There are a few things:

  1. First, it seems a multi-modal, speech-dominated dataset. So you might want to try an audio-visual model or speech-based model (e.g., Hubert), according to my experience, for pure speech task, pure speech models are better, can you see the Table 5 of SSAST Paper? For audio-visual models, we have CAV-MAE for general audio-visual model, but again, you might need a model focusing on face.

  2. For this

nn.Sequential( nn.Linear(in_features=512, out_features=256), nn.ReLU(inplace=True), nn.Linear(in_features=256, out_features=128), nn.ReLU(inplace=True), nn.Linear(in_features=128, out_features=6), nn. Sigmoid() )

Is Sigmoid common for regression? Setting "label_dim to 512" (for classification) and then a few dense layers seems to be redundent. You can just change the last MLP layer to a regression head.

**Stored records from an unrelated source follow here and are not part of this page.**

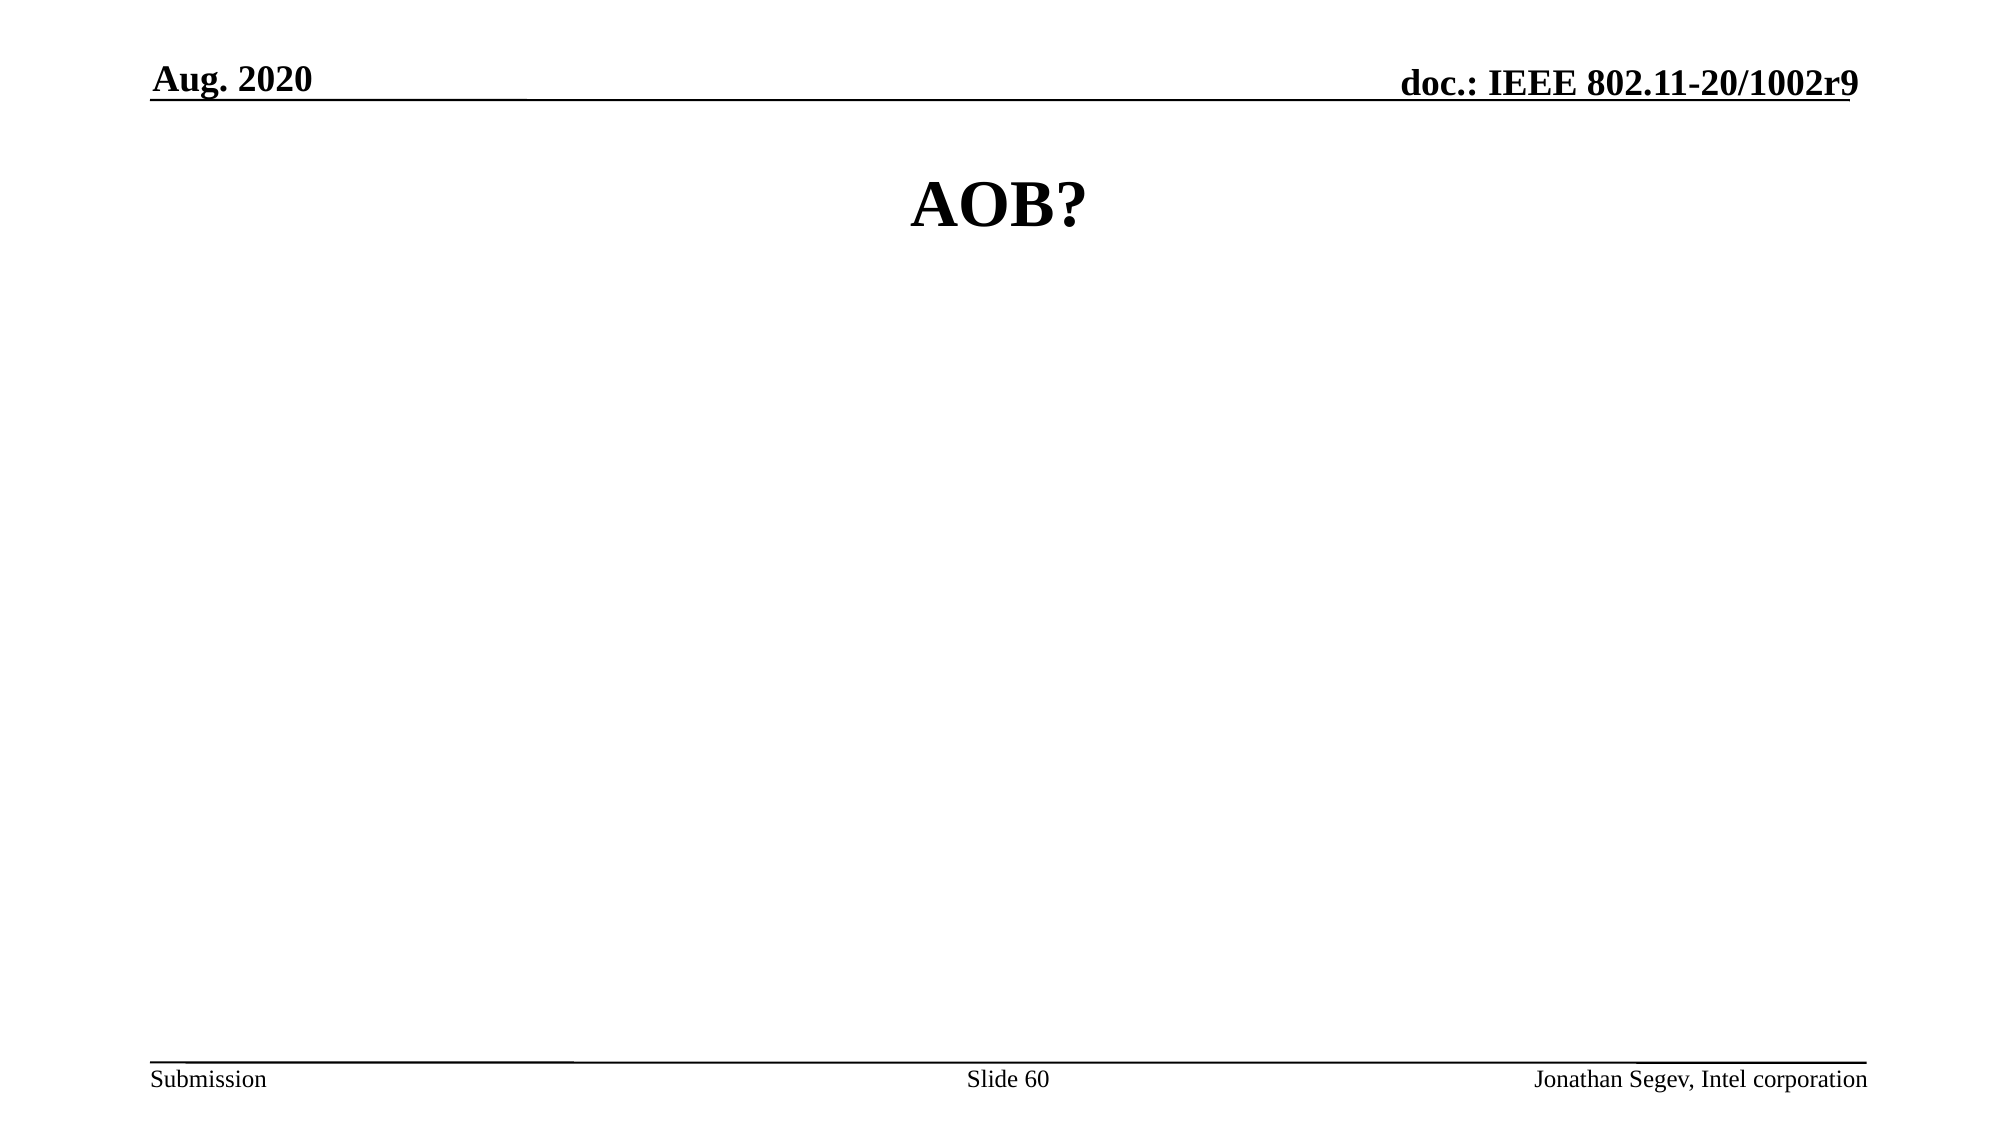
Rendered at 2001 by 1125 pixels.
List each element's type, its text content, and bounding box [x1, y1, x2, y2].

slide_number Slide 60 [950, 1061, 1067, 1123]
footer Jonathan Segev, Intel corporation [1171, 1061, 1869, 1093]
title AOB? [149, 112, 1850, 288]
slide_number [152, 54, 563, 100]
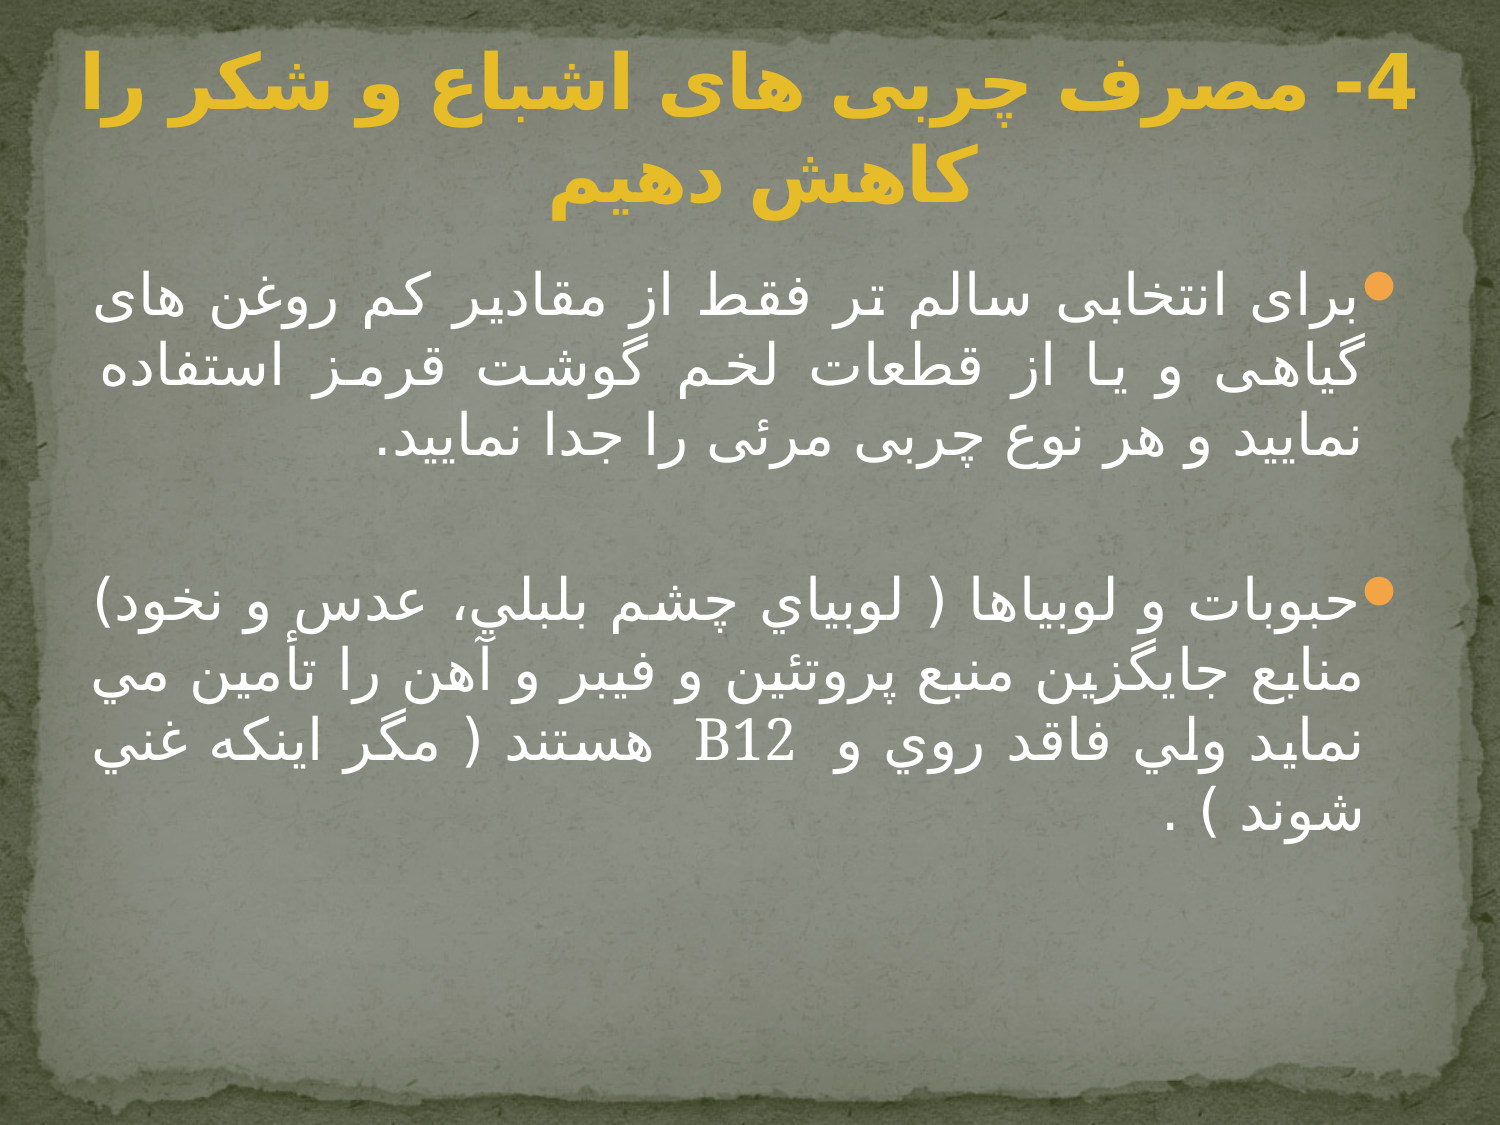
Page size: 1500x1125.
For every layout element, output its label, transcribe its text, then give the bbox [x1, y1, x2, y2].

list برای انتخابی سالم تر فقط از مقادیر کم روغن های گیاهی و یا از قطعات لخم گوشت قرمز استفاده نمایید و هر نوع چربی مرئی را جدا نمایید. حبوبات و لوبياها ( لوبياي چشم بلبلي، عدس و نخود) منابع جايگزين منبع پروتئين و فيبر و آهن را تأمين مي نمايد ولي فاقد روي و B12 هستند ( مگر اينكه غني شوند ) . [74, 249, 1426, 1063]
title 4- مصرف چربی های اشباع و شکر را کاهش دهیم [49, 24, 1451, 225]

https://github.com/YuanGongND/ssast/blob/a1a3eecb94731e226308a6812f2fbf268d789caf/src/models/ast_models.py#L166-L167

But I know very little about your task. You need to tune the params by yourself. For some networks, we use a larger learning rate for the mlp layer because it is random initialized while other parameters are pretrained.

I mainly answer questions that are related to what we presented in the paper, and it is hard for me to answer questions regarding new task / usage of the model.

-Yuan

YuanGongND commented 1 year ago

Another minor point is that you said there are 5 regression values, but nn.Linear(in_features=128, out_features=6) shows 6.